AS PELEJAS DE JOÃO ROLADEIRA
Imagine: um imenso campo arenoso, de onde se podia ver,
de cima a baixo, todas as casas de uma rua, além de um trapiche de madeira, uns
dez a quinze metros, rio adentro, com embarcações atracando toda hora, trazendo
água potável, “água de beber”, de outras praias distantes... e assim se formam
imagens; não repentinamente, mas após um breve instante em que se dividem entre
tempos, passados e presentes, numa dicotomia que se revela na memória como uma
fotografia inexistente, mas que continua a existir nos labirintos da cognição;
então, diria, que essas imagens que guardo nas lembranças, são, agora, lembranças suas.

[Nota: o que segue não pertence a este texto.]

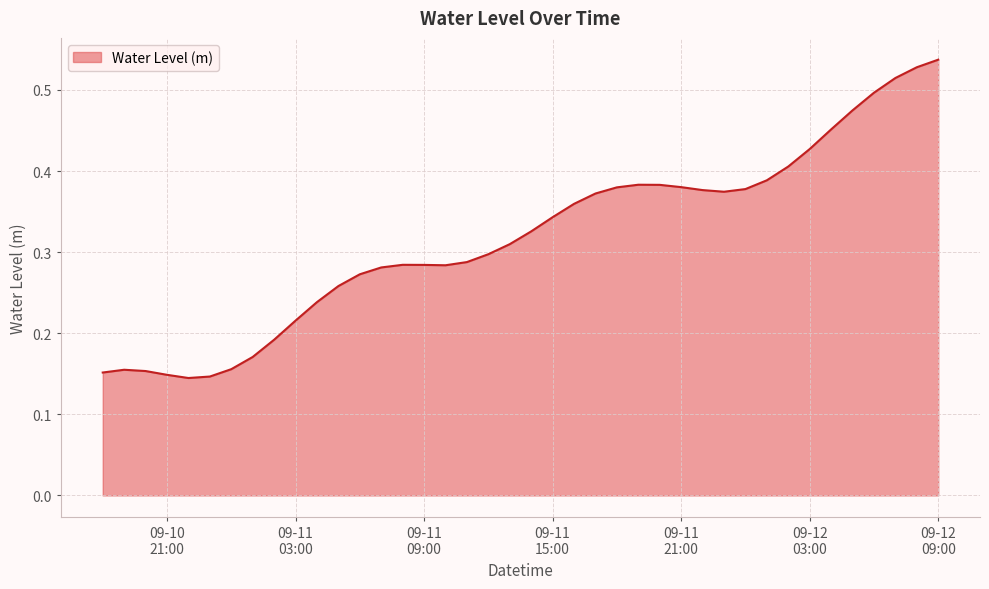

At which category does the data reach its first local peak?

2024-09-10 19:00:00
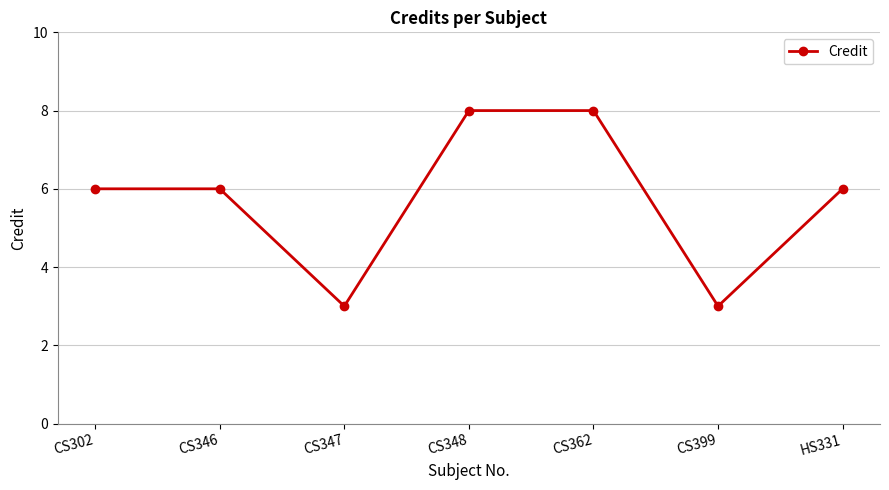

What is the greatest value displayed?

8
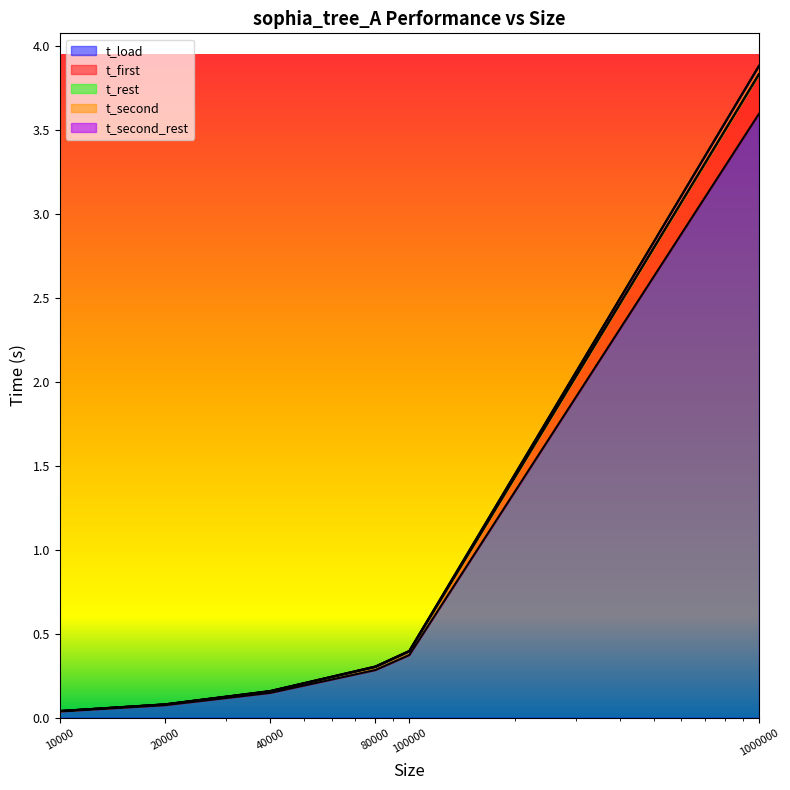

Is it true that t_second_rest equals 0.1 at 10000?

False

A cidade tinha cerca de dez mil habitantes, e, apesar de
ser uma grande produtora de sal, ainda assim, quer pelo atraso da época ou não,
não possuía uma rede de distribuição canalizada, de tal forma que a água
chegava às casas, não por um sistema de condutores, mas através de homens,
mulheres e adolescentes, que a transportavam em latas de 20 litros – latas de
querosene reutilizáveis, presas por cordas de agave a um bastão, que nominavam
de calão –, conduzindo água potável.
Diante daquele reduzido cais, chegavam pequenas
embarcações à vela, conhecidas na região por botes, ou melhor, “botes d’água”,
formando longa fila de carregadores...
Imagine novamente: essa longa fila, feita por homens,
mulheres e adolescentes, aguardando, ansiosos, a chegada do “bote d’água”, num
falatório que se assemelhava à praça central aos domingos ou feriados... e
assim, alguém na fila, indolentemente, como se não estivesse ali, cutucasse o
traseiro de quem estava a sua frente, assim, deixe-me explicar: desse-lhe, como
se dizia na cidade, uma “dedada no boga” – Imaginou! –, pois é, aquilo gerava
uma briga sem fim, latas e calões voavam pelos ares, socos, ponta pés; depois,
tudo se acalmava, e a paz voltava a reinar; não sem antes expulsarem o
desafeto, que, macambúzio, saía desmoralizado e quase linchado.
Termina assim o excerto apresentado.